Work to be completed |
Copy every row below character for character, with no changes.

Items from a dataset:
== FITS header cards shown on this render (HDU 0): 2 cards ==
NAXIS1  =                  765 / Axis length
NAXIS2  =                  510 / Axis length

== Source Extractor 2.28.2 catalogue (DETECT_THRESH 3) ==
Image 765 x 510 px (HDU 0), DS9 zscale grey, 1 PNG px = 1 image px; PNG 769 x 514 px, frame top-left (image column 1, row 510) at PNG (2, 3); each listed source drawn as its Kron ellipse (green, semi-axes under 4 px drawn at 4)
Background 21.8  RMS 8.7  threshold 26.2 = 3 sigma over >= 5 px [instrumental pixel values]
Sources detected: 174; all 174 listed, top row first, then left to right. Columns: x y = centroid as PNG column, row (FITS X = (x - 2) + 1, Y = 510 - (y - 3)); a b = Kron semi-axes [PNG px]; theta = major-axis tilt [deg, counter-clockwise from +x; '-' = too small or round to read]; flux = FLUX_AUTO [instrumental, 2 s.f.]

Correct result |
== FITS header cards shown on this render (HDU 0): 2 cards ==
NAXIS1  =                  765 / Axis length
NAXIS2  =                  510 / Axis length

== Source Extractor 2.28.2 catalogue (DETECT_THRESH 3) ==
Image 765 x 510 px (HDU 0), DS9 zscale grey, 1 PNG px = 1 image px; PNG 769 x 514 px, frame top-left (image column 1, row 510) at PNG (2, 3); each listed source drawn as its Kron ellipse (green, semi-axes under 4 px drawn at 4)
Background 21.8  RMS 8.7  threshold 26.2 = 3 sigma over >= 5 px [instrumental pixel values]
Sources detected: 174; all 174 listed, top row first, then left to right. Columns: x y = centroid as PNG column, row (FITS X = (x - 2) + 1, Y = 510 - (y - 3)); a b = Kron semi-axes [PNG px]; theta = major-axis tilt [deg, counter-clockwise from +x; '-' = too small or round to read]; flux = FLUX_AUTO [instrumental, 2 s.f.]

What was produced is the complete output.